John Miller, Pae White, and Fred Wilson exhibit new works in this group show.
John Miller exhibits the latest photographs from his ongoing "Middle of the Day" series in which street scenes, landscapes, people and domestic situations are documented in an almost deadpan fashion during the same midday hours: from noon until two p.m. These color photos were taken in Berlin on July 22, 2001 during the annual Love Parade and maintain an almost clinical and documentary, rather than voyeuristic, feel. There are numerous images of young people in their flamboyant clothes standing and sitting, waiting amidst the daylight debris from the festival's previous night. John Miller is also a widely-published art writer and critic who lives in New York and Berlin.
The work of Pae White is a hybrid of art and design and is informed by architecture, graphic design and digital media. White's use of elegance and simplicity (largely straight-forward qualities) is allusive in her works. Latent meanings lie in the contemplation of the forms and materials themselves and in the works' curious position that transcends disciplines. The hand-made quality of White's mobiles and sculptures bring a human character to the language of Minimalism while echoing the feminist aesthetic of hand-made domestic production. Her hanging paper piece "Songbirds" consists of innumerable small, brightly-colored paper collages suspended by thread that tilt, shift and interact with light sources and the surrounding space. Pae White lives and works in Los Angeles; she studied at Art Center College of Design in Pasadena, California.

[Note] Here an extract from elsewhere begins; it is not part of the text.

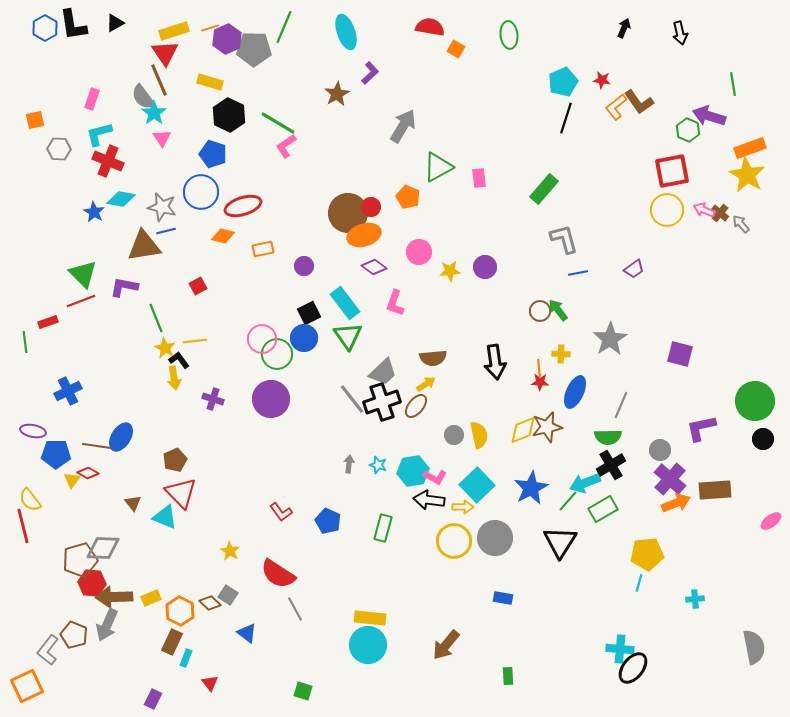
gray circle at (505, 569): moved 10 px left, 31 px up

Fred Wilson's latest sculpture "Drip Drop Plop" is a large multi-part black glass sculpture in the form of drops, puddles and droplets, some of which have white eye-like spots. The piece represents a stylistic departure for Wilson whose work generally utilizes displays, tableaus and artifacts to represent cultural, social and racial manipulations. "Drip Drop Plop" exploits the intrinsic visual qualities of the blown glass while acknowledging the superficial seductiveness of these qualities. For the artist, the image is simultaneously familiar and mysterious, historic and contemporary, sad and playful. Wilson is interested in exploring how objects communicate values and attitudes. The sculpture is the result of a residency at Philchuk Glass School and was fabricated by the renowned glass craftsman Dante Marioni. Fred Wilson lives and works in New York. "Fred Wilson: Objects and Installations, 1979-2000," the artist's first retrospective, recently opened at the Fine Arts Gallery at the University of Maryland, Baltimore County in Baltimore.